◆ PROBLEM STATEMENT ◆
Rename "Publicidad" to "Anuncios" everywhere it appears in the data below, keeping every other line the same. Leave the pictures out of your answer.

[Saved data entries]
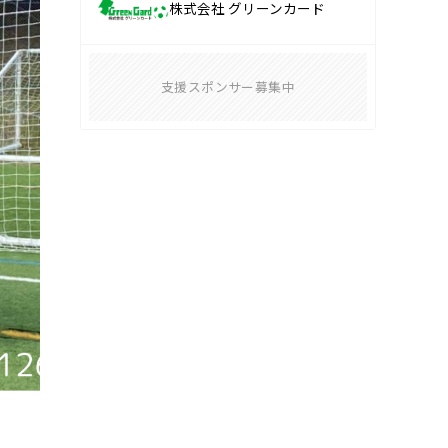
株式会社 グリーンカード
支援スポンサー募集中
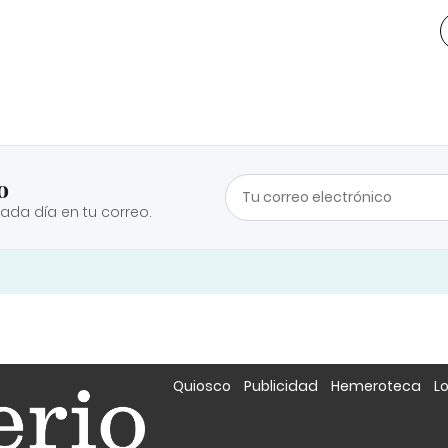
o
cada día en tu correo.
Quiosco
Publicidad
Hemeroteca
L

◆ RESPONSE ◆
株式会社 グリーンカード
支援スポンサー募集中
o
cada día en tu correo.
Quiosco
Anuncios
Hemeroteca
L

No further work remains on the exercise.